Reliable and durable reproduction together with a recognized level of legal and audit compliance are indispensable features for the long-term preservation and archiving of electronic documents.

The PDF/A format provides the legal certainty you need for long-term archiving and is one reason why it has been an ISO standard since 2005. The format has been perfected since then, and now we have to distinguish between the original PDF/A-1 edition and the newer versions PDF/A-2 and PDF/A-3 that provide additional features. The overriding advantage of this file format is that the documents them­selves contain all the elements needed for reproduction.

Long-term archiving format: PDF/A an ISO-standardized version of the Portable Document Format, which – in its original PDF/A-1 edition – was established in late 2005 as an international standard for long-term archiving as defined by ISO 19005-1. In contrast to the feature-rich nature of the conventional PDF version, PDF/A has a more manageable range of functionalities designed especially for digital archiving. Each document is fully self-contained because all of the elements needed for exact reproduction are embedded and unalterably integrated within the file itself. This ensures that the source file’s original appearance and associated content, such as texts, graphical elements, layout, colors and font specifications, is maintained over time and on any platform.

The PDF/A-2 and PDF/A-3 versions were published as ISO standards in July 2011 and October 2012 respectively. These are not new versions in the classical sense, but simply extensions of the original PDF/A-1 edition which provide users with a number of new features. In the case of PDF/A-2 such features include JPEG 2000 image compression and the ability to process very large page formats. PDF/A-3 allows the embedding of arbitrary file formats, such as original Excel files or an XML dataset with static visual representation. PDF/A-1 and PDF/A-2 files remain valid and were not superseded even after PDF/A-3 became a standard. In addition to these three versions the PDF/A standard has what are called conformance levels. These levels indicate the document’s various qualities and features in terms of accessibility (Level A), basic conformance mainly in terms of reliable reproduction of visual appearance (Level B), and the representation of texts in Unicode format (Level U).

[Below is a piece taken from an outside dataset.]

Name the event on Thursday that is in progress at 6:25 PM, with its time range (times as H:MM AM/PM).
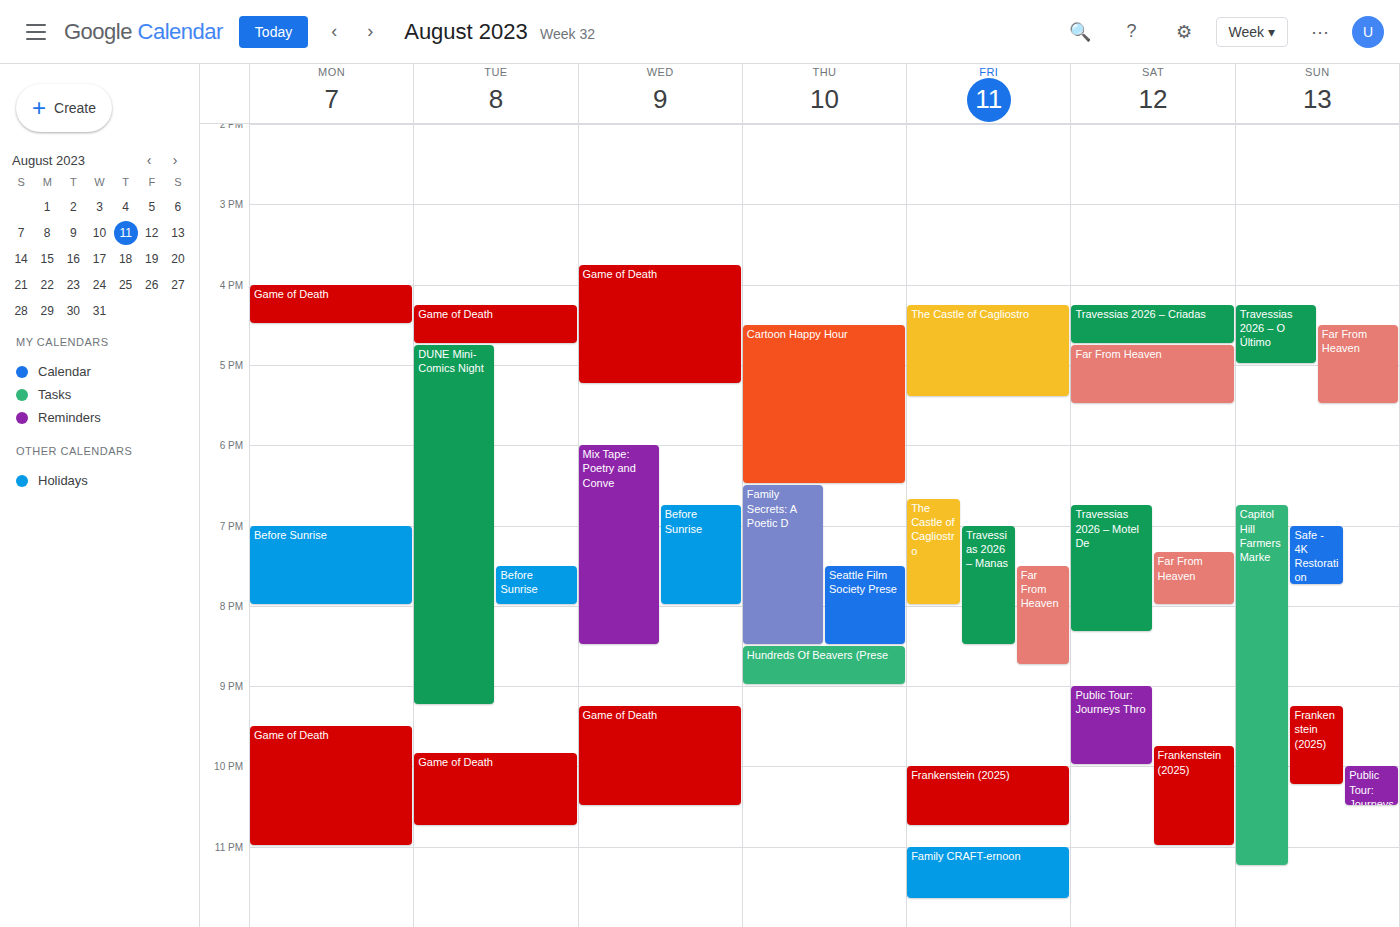
"Cartoon Happy Hour", 4:30 PM to 6:30 PM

In light of the fact that critical business documents are often subject to strict statutory retention periods, the ability to render an exact reproduction over time must be ensured. PDF/A is your assurance that electronic documents will preserve their visual appearance and remain readable into the future – independent of the application or system that was used to create them. This is a powerful argument for why a wide range of industries use this version for long-term archiving.